**SELECTED EXTRACT**

>>

1955–56 County Antrim Shield

Tournament details
- Country: Northern Ireland
- Teams: 10

Final positions
- Champions: Ards (1st win)
- Runners-up: Linfield

Tournament statistics
- Matches played: 12
- Goals scored: 51 (4.25 per match)

= 1955–56 County Antrim Shield =

The 1955–56 County Antrim Shield was the 67th edition of the County Antrim Shield, a cup competition in Northern Irish football.

Ards won the tournament for the 1st time, defeating Linfield 4–1 in the final at The Oval.

<<

**REQUIRED ACTION A**
Please quote the County Antrim Shield text word for word, starting at "Tournament statistics" and ending after "at The Oval.".
**REQUIRED ACTION B**
Print the lines of the records from the line containing "The amount of junk that each level of planet" through the line containing "when it spawns.", and nothing else.

**GIVEN DATA**
>>

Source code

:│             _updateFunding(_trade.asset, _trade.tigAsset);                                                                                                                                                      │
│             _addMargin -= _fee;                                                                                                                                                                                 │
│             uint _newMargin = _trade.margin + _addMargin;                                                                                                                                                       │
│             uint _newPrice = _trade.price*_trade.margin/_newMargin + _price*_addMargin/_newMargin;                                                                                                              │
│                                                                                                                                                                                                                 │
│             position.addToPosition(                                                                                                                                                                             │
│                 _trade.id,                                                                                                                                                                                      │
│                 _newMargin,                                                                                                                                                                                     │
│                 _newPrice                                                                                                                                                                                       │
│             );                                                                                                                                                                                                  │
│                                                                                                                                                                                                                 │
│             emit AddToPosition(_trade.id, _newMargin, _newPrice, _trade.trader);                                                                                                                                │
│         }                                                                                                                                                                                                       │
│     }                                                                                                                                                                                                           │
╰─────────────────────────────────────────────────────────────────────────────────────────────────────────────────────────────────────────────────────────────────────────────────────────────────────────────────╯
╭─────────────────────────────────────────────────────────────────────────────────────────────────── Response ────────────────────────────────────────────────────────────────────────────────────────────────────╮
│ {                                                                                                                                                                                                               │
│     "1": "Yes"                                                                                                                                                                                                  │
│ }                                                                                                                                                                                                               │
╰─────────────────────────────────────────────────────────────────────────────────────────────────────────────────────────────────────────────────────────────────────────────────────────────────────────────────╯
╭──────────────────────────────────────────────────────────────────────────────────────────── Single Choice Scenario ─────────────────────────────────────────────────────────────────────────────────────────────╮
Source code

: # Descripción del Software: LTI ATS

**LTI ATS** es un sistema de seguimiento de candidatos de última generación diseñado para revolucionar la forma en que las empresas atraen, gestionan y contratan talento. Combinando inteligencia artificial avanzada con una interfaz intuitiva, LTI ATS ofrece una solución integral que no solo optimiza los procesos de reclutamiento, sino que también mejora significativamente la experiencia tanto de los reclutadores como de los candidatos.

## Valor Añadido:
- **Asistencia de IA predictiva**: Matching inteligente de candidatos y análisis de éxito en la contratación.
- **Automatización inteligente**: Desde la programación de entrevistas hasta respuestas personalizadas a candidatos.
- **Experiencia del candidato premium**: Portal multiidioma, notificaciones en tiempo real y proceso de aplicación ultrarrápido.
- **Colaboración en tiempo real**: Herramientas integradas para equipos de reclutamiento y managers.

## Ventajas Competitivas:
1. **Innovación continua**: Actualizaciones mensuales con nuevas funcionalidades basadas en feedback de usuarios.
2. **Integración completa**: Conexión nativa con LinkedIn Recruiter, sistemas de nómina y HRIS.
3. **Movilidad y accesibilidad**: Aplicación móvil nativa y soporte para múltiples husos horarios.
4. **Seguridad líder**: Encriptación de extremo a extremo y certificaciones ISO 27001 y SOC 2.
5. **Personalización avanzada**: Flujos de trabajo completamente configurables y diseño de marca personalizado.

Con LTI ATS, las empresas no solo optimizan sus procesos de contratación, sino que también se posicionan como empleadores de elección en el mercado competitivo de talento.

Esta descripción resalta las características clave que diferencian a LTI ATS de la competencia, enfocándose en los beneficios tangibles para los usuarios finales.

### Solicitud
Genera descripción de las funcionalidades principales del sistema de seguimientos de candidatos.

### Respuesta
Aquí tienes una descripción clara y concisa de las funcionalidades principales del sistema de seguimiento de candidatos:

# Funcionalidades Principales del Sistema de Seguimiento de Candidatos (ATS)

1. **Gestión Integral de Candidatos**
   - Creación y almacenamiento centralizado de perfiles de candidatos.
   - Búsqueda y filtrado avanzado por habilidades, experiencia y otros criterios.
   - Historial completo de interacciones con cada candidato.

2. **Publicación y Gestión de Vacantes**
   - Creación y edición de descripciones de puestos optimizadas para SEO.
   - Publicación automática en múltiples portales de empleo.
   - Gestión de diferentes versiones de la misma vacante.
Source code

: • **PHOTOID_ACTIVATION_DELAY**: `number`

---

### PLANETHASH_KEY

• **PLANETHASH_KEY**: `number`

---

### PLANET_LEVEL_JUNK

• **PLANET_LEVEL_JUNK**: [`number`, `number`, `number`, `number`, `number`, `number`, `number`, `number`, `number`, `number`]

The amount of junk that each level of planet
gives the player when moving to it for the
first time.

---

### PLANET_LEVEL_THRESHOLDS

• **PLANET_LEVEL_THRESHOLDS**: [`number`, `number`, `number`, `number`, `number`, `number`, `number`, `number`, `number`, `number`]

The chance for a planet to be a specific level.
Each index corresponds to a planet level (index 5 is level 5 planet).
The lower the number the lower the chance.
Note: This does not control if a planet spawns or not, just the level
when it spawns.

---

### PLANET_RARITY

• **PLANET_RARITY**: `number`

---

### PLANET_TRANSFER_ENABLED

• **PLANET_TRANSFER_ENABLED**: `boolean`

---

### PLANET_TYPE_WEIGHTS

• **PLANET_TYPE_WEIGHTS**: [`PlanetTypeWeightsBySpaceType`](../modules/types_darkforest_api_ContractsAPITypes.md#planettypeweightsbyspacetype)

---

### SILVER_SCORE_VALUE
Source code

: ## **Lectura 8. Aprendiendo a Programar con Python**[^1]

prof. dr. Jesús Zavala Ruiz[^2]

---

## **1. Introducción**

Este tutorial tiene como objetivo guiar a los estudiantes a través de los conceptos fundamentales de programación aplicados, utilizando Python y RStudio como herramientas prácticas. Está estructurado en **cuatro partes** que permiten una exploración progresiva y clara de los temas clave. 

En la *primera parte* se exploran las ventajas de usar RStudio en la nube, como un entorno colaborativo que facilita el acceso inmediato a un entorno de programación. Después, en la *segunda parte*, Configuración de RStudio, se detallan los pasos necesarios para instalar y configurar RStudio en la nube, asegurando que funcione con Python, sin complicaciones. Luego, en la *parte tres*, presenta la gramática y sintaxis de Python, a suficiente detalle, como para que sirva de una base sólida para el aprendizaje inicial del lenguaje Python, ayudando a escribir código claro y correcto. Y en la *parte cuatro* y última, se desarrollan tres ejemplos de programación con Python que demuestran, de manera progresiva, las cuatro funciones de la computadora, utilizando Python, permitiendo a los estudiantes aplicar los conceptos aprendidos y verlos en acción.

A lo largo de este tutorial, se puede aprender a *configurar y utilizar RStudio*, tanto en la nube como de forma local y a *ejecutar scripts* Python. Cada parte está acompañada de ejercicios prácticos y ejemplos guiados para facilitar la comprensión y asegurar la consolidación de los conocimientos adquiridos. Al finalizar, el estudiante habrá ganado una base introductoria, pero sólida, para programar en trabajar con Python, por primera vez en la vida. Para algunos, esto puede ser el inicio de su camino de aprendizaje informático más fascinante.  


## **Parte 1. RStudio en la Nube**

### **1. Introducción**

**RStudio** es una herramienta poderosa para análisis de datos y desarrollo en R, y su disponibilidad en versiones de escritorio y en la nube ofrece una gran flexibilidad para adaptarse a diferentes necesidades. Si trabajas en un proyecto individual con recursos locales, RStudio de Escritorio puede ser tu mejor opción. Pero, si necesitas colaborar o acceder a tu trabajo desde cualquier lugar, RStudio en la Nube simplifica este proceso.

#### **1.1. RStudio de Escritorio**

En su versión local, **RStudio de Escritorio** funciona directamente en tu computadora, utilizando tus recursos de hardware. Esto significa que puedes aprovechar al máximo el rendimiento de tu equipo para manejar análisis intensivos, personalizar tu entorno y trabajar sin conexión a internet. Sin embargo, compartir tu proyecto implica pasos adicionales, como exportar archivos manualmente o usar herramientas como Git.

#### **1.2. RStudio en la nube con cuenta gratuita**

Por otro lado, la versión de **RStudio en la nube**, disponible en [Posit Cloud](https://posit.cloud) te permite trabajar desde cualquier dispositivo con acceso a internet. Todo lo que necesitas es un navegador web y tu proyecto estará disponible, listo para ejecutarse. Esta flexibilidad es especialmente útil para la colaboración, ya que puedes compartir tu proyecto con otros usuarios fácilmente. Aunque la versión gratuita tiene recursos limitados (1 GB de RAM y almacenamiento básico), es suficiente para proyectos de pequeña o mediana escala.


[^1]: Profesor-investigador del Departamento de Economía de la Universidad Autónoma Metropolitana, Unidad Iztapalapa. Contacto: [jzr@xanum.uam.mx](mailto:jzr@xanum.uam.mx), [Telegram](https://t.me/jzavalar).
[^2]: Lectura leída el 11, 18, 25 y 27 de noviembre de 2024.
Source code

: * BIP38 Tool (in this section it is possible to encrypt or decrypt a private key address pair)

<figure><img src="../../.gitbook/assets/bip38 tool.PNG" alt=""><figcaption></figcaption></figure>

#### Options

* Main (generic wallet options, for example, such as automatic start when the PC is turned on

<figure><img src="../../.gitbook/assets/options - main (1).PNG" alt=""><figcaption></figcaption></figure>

<<

**OUTPUT A**
Tournament statistics
- Matches played: 12
- Goals scored: 51 (4.25 per match)

= 1955–56 County Antrim Shield =

The 1955–56 County Antrim Shield was the 67th edition of the County Antrim Shield, a cup competition in Northern Irish football.

Ards won the tournament for the 1st time, defeating Linfield 4–1 in the final at The Oval.

**OUTPUT B**
The amount of junk that each level of planet
gives the player when moving to it for the
first time.

---

### PLANET_LEVEL_THRESHOLDS

• **PLANET_LEVEL_THRESHOLDS**: [`number`, `number`, `number`, `number`, `number`, `number`, `number`, `number`, `number`, `number`]

The chance for a planet to be a specific level.
Each index corresponds to a planet level (index 5 is level 5 planet).
The lower the number the lower the chance.
Note: This does not control if a planet spawns or not, just the level
when it spawns.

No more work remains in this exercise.